Il mistero dell’ibogaina: la sostanza vietata che sta cambiando la vita dei veterani per il Ptsd

Ptsd

L’uso dell’ibogaina come terapia per il disturbo da stress post-traumatico (Ptsd) sta offrendo una promettente speranza ai veterani affetti da gravi lesioni cerebrali e sintomi depressivi debilitanti. Questa sostanza psicoattiva, estratta dalla corteccia della radice dell’arbusto africano iboga, sta dimostrando risultati straordinari.

Joe Hudak, un veterano delle Forze Speciali dell’esercito statunitense, ha sperimentato in prima persona le difficoltà del Ptsd dopo aver prestato servizio in diverse zone di guerra. Nonostante le terapie tradizionali non abbiano avuto successo, nel 2015 Hudak ha scoperto un’organizzazione chiamata Veterans Exploring Treatment Solutions, che offre supporto ai militari afflitti da simili condizioni per accedere a terapie basate su sostanze psichedeliche in paesi dove sono legali o non regolamentate. Nel 2022, è stato selezionato per partecipare a uno studio dell’Università di Stanford che mirava a testare l’efficacia dell’ibogaina.

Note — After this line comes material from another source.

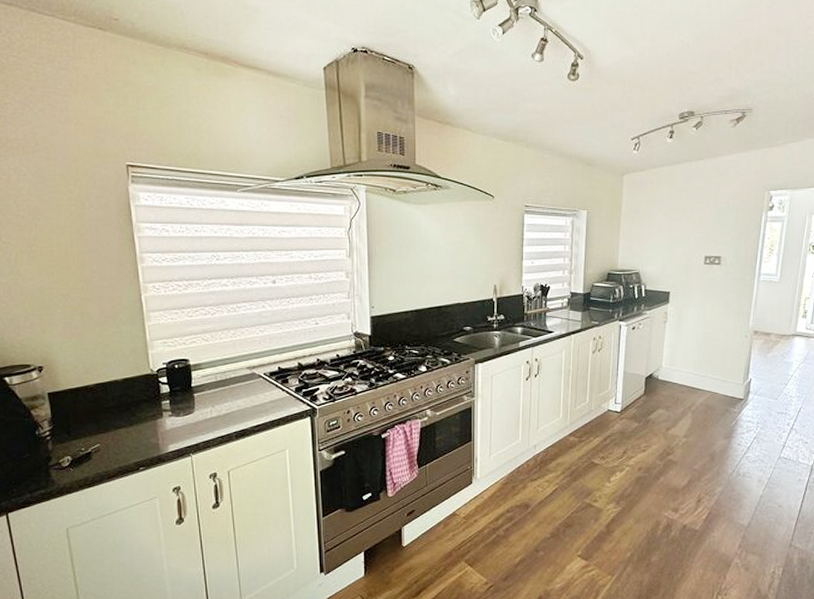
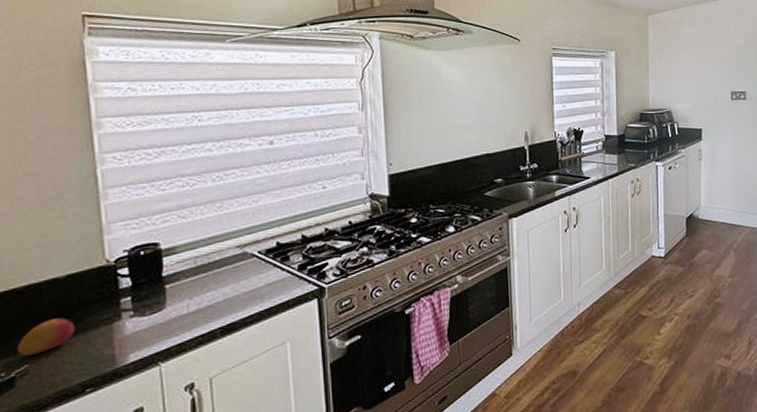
fruit: none [92,411,131,437] -> present [18,318,75,356]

L’ibogaina è una sostanza utilizzata da secoli da tribù africane in cerimonie spirituali e riti di guarigione. Tuttavia, la sua legalità è ancora controversa in molti paesi, compresi gli Stati Uniti.

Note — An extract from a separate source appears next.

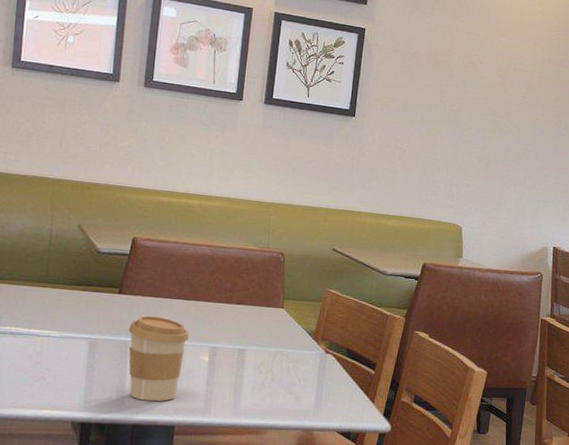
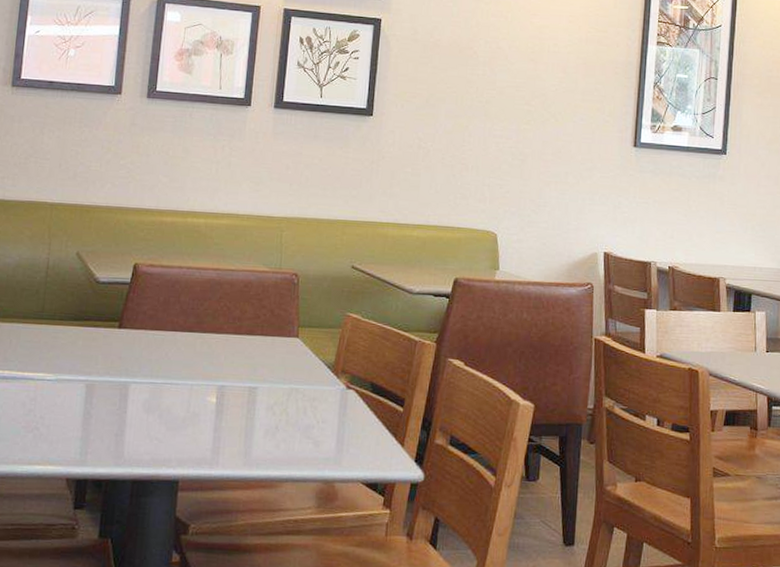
coffee cup: present [128,315,189,402] -> none [128,352,195,452]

Nel corso dello studio, Hudak e altri ventinove veterani delle Forze Speciali con lesioni cerebrali traumatiche e sintomi psichiatrici gravi hanno assunto l’ibogaina. I risultati, pubblicati su Nature Medicine, sono stati straordinari. Dopo aver preso la sostanza, i partecipanti hanno sperimentato una riduzione media dell’88% dei sintomi del Ptsd, dell’87% dei sintomi depressivi e dell’81% dei sintomi d’ansia. Ancora più sorprendentemente, gli effetti benefici sono durati almeno un mese.

Questi veterani, che affrontano traumi bellici e lesioni cerebrali, spesso ricevono trattamenti convenzionali come antidepressivi e ansiolitici che non affrontano direttamente le lesioni stesse. L’ibogaina, con i suoi risultati straordinari, offre una nuova speranza per coloro che non hanno risposto ai trattamenti tradizionali.

Questo studio rappresenta un passo avanti nell’utilizzo di composti psichedelici per trattare gravi disturbi mentali. Nel 2019, la Food and Drug Administration degli Stati Uniti ha approvato l’uso della ketamina per la depressione resistente ai farmaci. Più recentemente, è stata presentata una richiesta di approvazione dell’Mdma (comunemente noto come ecstasy) per il trattamento del Ptsd.

Tuttavia, nonostante i risultati promettenti, ci sono ancora molte domande senza risposta. L’articolo esplora come l’ibogaina possa influenzare la salute mentale, ipotizzando che possa aumentare la plasticità cerebrale e influenzare i livelli di una proteina chiave legata alla serotonina. Gli effetti sulla funzione cognitiva rimangono ancora sconosciuti, ma gli scienziati sono determinati a scoprire come questa sostanza agisce.

Nonostante le potenzialità dell’ibogaina nel trattamento di condizioni come il PTSD, permangono preoccupazioni sulla sua sicurezza, in particolare per il suo effetto sul sistema cardiovascolare, poiché il suo consumo può accelerare il ritmo cardiaco, aumentando il rischio di complicazioni, soprattutto in individui con preesistenti condizioni cardiache.